Jon Shock writes at SciTalks about visualizing things in four dimensions, although it's actually less about visualization than about how we don't need to visualize so long as we can calculate -- although he does provide a link to a youtube video showing how one can obtain the projection of a hypercube onto a plane.
I've never been good at visualizing things in more than three dimensions (actually, to tell the truth, I have trouble visualizing things in my head in more than two dimensions; to visualize anything successfully in three dimensions I have to use my hands and point at things in the empty space in front of me). But a guy I knew in college claimed to be able to visualize things in five dimensions fairly easily. The fourth dimension was time -- so a four-dimensional sphere, for example, can be thought of as a three-dimensional sphere which grows from a point to a large ball and then shrinks back again. The fifth dimension was color, although I never really understood this (he wasn't very good at explaining it); I think the idea was that, say, red would correspond to a large coordinate in the "color" dimension and blue would correspond to a small coordinate, similar to weather maps showing temperature. So like weather maps allow us to visualize a surface in three-dimensional space with a two-dimensional picture, you can get an extra dimension this way (or even more than one! -- the space of colors is usually thought of as three-dimensional -- although I can't imagine really taking advantage of that).

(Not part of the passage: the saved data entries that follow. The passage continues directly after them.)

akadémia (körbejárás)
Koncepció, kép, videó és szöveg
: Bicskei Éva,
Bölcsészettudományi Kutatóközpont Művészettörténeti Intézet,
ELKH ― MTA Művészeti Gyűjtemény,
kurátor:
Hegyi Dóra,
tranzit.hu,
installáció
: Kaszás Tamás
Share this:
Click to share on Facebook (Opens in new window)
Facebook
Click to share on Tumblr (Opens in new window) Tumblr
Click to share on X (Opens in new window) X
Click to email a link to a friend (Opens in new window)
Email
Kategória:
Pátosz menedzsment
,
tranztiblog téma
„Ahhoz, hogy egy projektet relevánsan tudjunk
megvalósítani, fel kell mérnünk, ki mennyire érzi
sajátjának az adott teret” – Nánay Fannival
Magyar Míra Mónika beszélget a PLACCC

I suppose a lot of this visualization ability comes with practice, though, and I rarely have any reason to think in more than three dimensions. I can definitely see it coming with practice when I teach calculus students about solids of revolution; at first they just don't seem to get it but eventually they seem to figure it out. The difference there is that I can tell them to draw a picture of the solid in question, and they draw a two-dimensional picture of a three-dimensional thing, which is something we're all used to; drawing a two-dimensional picture of a four-dimensional thing that doesn't throw away all the useful information is a lot more difficult, to the point where perhaps you really have to understand what the thing looks like before you can draw the picture. So they're useful for explaining results to other people, but not so much for coming up with new results.